On Monday night, Reeder and other top university officials presented the $900,000 preliminary design to City Council members. Manassas contributed $200,000, Prince William $450,000 and George Mason $250,000 to the preliminary designs, which were completed last week. The design work was budgeted separately from the $55 million total for the center.
"We felt it was important to give them an update," Czarda said. "Part of the timing is because the drawings [were] done but also because this group has been a very strong partner and we owed them a report. We will do the same" for the Prince William Board of County Supervisors.
University officials said they hope to complete the center by fall 2009, a timetable Czarda called ambitious. Officials hope to start construction around summer 2007, said Brian H. Marcus, associate dean of development for the arts at George Mason.
The center would be just north of University Boulevard at the planned main entrance of the campus in Manassas. A student union building would one day sit across from the center.

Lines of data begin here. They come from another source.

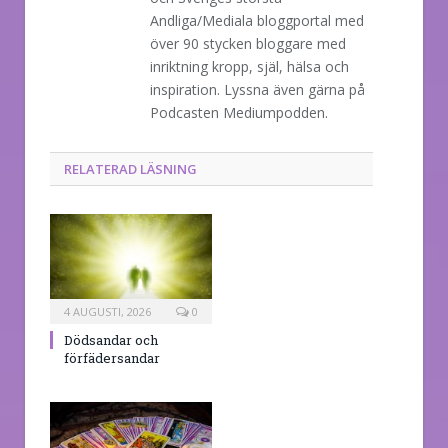
Andliga/Mediala bloggportal med
över 90 stycken bloggare med
inriktning kropp, själ, hälsa och
inspiration. Lyssna även gärna på
Podcasten Mediumpodden.
RELATERAD LÄSNING
4 AUGUSTI, 2026
0
Dödsandar och
förfädersandar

The next step, university officials said, is to hammer out an official agreement among the project's three proposed partners, Manassas, Prince William and GMU. The agreement, to be completed by late summer, would include a timeline and a funding plan.

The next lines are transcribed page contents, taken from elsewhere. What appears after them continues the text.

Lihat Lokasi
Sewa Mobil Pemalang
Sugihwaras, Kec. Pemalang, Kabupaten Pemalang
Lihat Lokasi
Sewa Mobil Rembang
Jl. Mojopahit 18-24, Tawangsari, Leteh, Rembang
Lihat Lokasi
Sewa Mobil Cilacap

H. Randall Edwards, former George Mason executive vice president, told City Council members that Manassas Park might join the partnership.
In the fall, officials will formally kick off a $15 million fundraising drive. A new committee -- chaired by former Manassas mayor Marvin L. Gillum (R) and former Board of County Supervisors chairman Kathleen K. Seefeldt (D) -- will head up the effort. The $15 million endowment will support the annual operating costs for the center, because ticket sales on their own aren't enough.
"No center of this size can break even because it just doesn't have enough seats for big attractions," Marcus said. "All of the centers of this size have to raise money to close that gap."
Virginia has authorized George Mason to issue bonds to build the center. The construction and design will cost $36 million.
Of that, "the current estimate is that the county would pay 60 percent, Manassas 10 percent and George Mason 30 percent," Hughes said. The city's share would amount to about $259,200 annually.
GMU will donate the land for the center, valued at $3 million, as well as the $1 million cost of construction management and fundraising support.
Reeder said the fundamental purpose of the center is to support community arts groups, including symphony, ballet and public and university student groups.
Manassas Dance Company and the Prince William Symphony Orchestra, neither of which has had a permanent home, are expected to make the new center their headquarters, said Sally Lay, executive director of Manassas's Center for the Arts. Doing so will help the groups build their audiences.
"Manassas and Prince William County are already becoming known as havens for the arts," Lay said. "And with this new center, it's just going to make it even more so."